For a certain type of money professional, there’s one particular question that’s definitely unsolicited and tends to come up in a variety of social settings: Do you have any hot investment tips?
No. The answer is always no.
For financial advisors who feel this way and those in similar fields of work, investing is necessary, but it may not be particularly interesting and does not cause much joy.
These professionals know how to invest and take care to do it right. But to them – and perhaps to you – investments are simply a tool that helps people achieve their most meaningful goals. And helping people define those goals and then achieve them is what makes the job satisfying.
There is nothing wrong with that. In fact, it may be the healthiest way to think about money management, whether you’re managing your own finances or trying to find someone to work with who feels the same way.
Challenge requires courage
Making goals—and the ongoing, deeply meaningful conversations required to set and refine them—a higher priority than paying close attention to the stock market may seem reasonable and even obvious. The financial services industry, however, struggles with it.
For decades, stockbrokers made more money when you traded stocks, which encouraged more trading and investment strategies. Many financial planners still base their fees on the assets they manage for you, which tends to focus a lot of the conversation on how (and how aggressively) they invest those assets.
So it takes real nerve for a financial professional to avoid talking about investing or to admit that the markets aren’t shining.
“It feels dangerous to say it in the paper, for sure,” said Danika Waddell, a financial planner in Seattle who first said it out loud in response to a request from Joy Lere, a psychologist and executive coach. She and Dr. Lere were returning from dinner at a conference when Dr. Lere asked her what she likes least about her job and what consumes her most energy.
Resilience is also necessary for individuals trying to make their way financially in the world. You need to block out the hype about how everyone is supposedly making a fortune in Nvidia or whatever the hot stock or fund is.
But how do you do that?
Boredom is a virtue
“I think investing should be boring,” said Leighann Miko, a financial planner with offices in Oregon and California. “We don’t want to make too much of it.”
The big idea here is that you get what the various markets—stocks, bonds, real estate—will give you. This means that you buy mutual funds or exchange-traded funds that own any stock in a particular segment. So a fund that tracks the S&P 500 stock market index owns all 500 stocks.
If you can handle more risk, you own more stock funds and keep less money in, say, cash. But you don’t bet too much on a handful of individual companies or a segment of a market, because that can quickly lower your net worth if you get it wrong.
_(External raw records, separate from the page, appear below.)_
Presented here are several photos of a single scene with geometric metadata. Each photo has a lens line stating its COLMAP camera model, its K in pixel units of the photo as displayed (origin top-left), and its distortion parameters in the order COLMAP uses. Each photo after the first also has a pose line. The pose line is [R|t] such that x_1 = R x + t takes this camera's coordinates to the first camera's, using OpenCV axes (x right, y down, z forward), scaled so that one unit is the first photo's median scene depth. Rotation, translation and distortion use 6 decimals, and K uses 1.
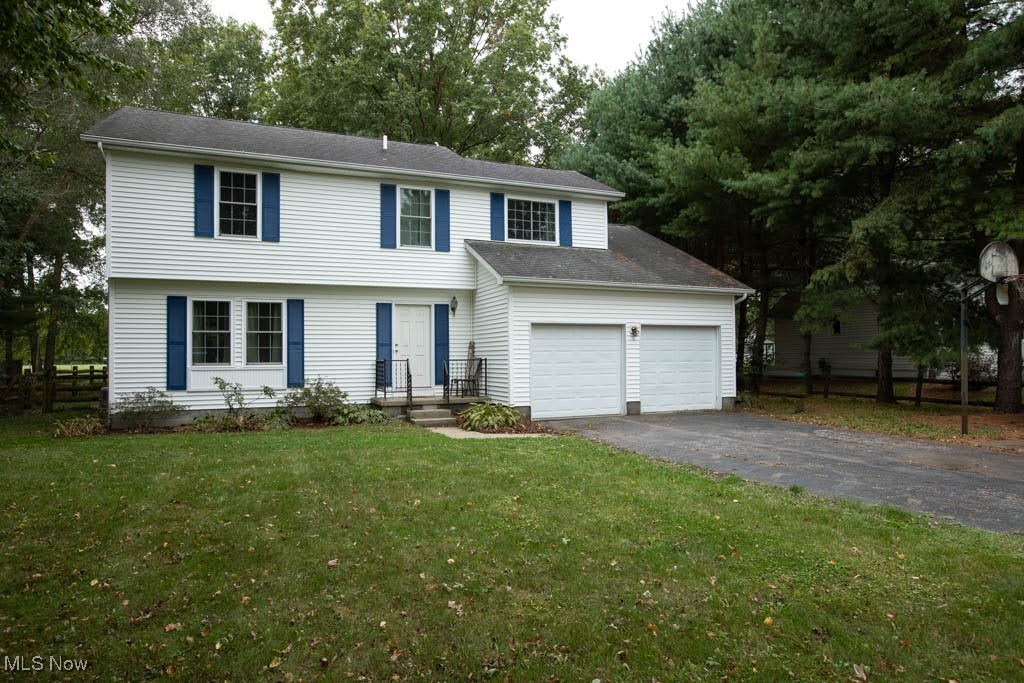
lens RADIAL K [[614.6, 0, 512.0], [0, 614.6, 341.5], [0, 0, 1]] dist [-0.055666, 0.054350]
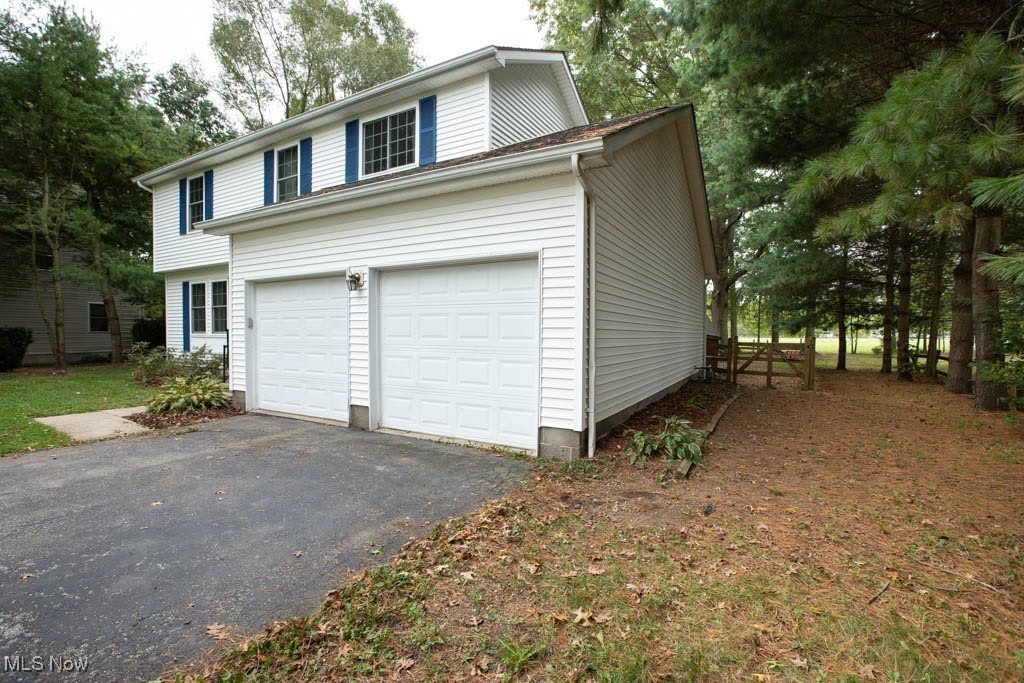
lens RADIAL K [[449.0, 0, 512.0], [0, 449.0, 341.5], [0, 0, 1]] dist [-0.000067, 0.000180]
pose [[0.617320, 0.024806, -0.786321, 0.621144], [0.012154, 0.999083, 0.041059, 0.023766], [0.786618, -0.034903, 0.616453, 0.868354]]
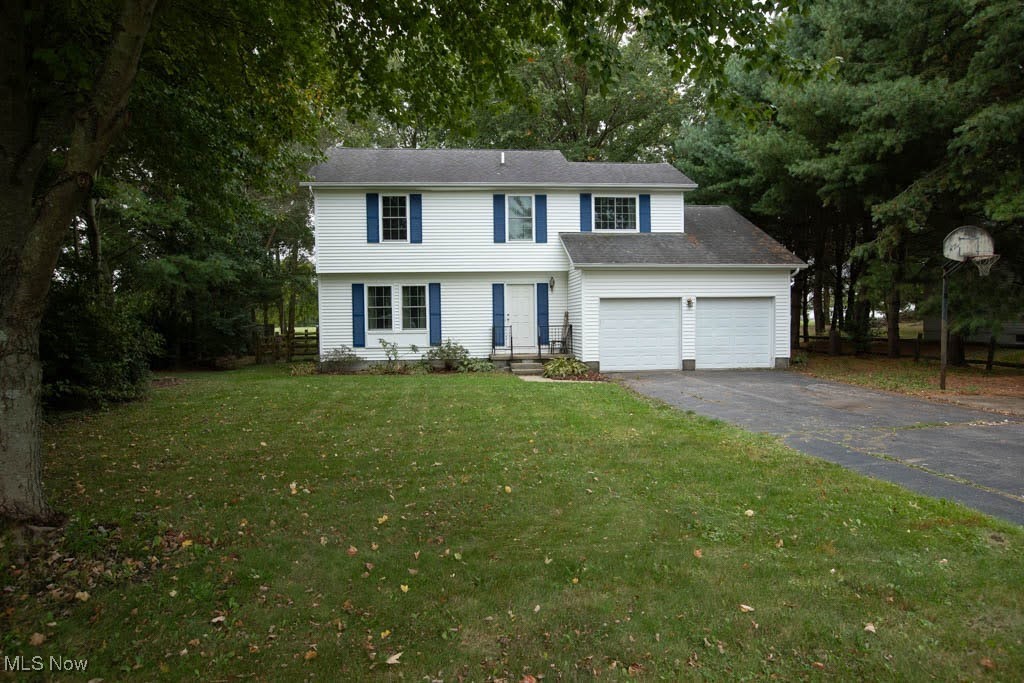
lens RADIAL K [[614.6, 0, 512.0], [0, 614.6, 341.5], [0, 0, 1]] dist [-0.055666, 0.054350]
pose [[0.952709, 0.006780, -0.303809, 0.236216], [0.012393, 0.998052, 0.061136, -0.018805], [0.303632, -0.062010, 0.950769, -0.284868]]
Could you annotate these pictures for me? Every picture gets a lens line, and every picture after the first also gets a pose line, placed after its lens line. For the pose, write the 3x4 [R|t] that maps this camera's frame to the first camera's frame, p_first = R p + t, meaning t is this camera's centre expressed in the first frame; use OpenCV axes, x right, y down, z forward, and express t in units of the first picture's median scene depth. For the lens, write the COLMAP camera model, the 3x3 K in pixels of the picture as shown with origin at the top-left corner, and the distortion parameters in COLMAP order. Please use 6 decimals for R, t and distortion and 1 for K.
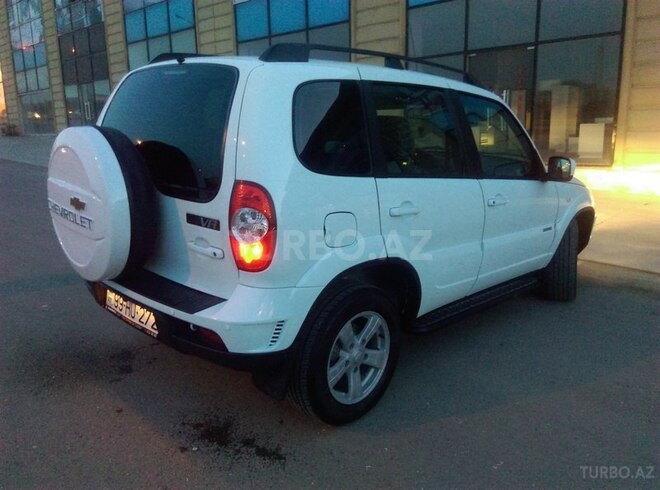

And that IS an assumption.
The virtues of this approach are many. These market tracking funds have low fees and the overall portfolio is usually less volatile than individual stocks. In the long run, this approach is likely to give you better returns.
Pleasure comes from different conversations
Buying boring, market-tracking index funds is known as passive investing. There is some logic to this label, as you generally swear by jumping in and out of markets when things get messy. Instead, you stay the course with, say, 80 percent of your retirement savings in stocks for the first 25 years of your career.
The beauty of this is that it leaves time for more pointed questions of yourself or a counselor. What kind of living situation would make you happiest? What will elderly relatives need from you and how much do you have to give? How do you best help your grandchildren? But asking and answering these questions is the opposite of passive.
“We’re making sure we’re actively planning for things that matter when people express their deepest and most important desires in life,” Ms. Miko said. “If you don’t know what the purpose of the money is, how can you create an investment strategy for it?”
Mike Zung, a financial planner in Lee’s Summit, Mo., has a bit to say about things like interest rate predictions for people he meets in social settings. “I’d rather hear about their first memories of money and how the partners make money together,” he said.
This is a little strange to ask of a stranger, but not out of bounds for a friend. A good friend of someone who doesn’t have access to professional financial assistance may want to investigate—and try to help—when they feel the conversation is right.
“I want to know what their ideal life looks like now and in the future and make sure their financial picture is supporting that,” said Ms. Waddell, who recently spoke with a client who felt that working as a therapist might have been a better career choice.
Is a job change too late for someone in his or her 40s? Maybe no. And the other big pivots of life?
“There will be one or two things that are quite critical,” Ms. Waddell said. “And for most people, they won’t invest.”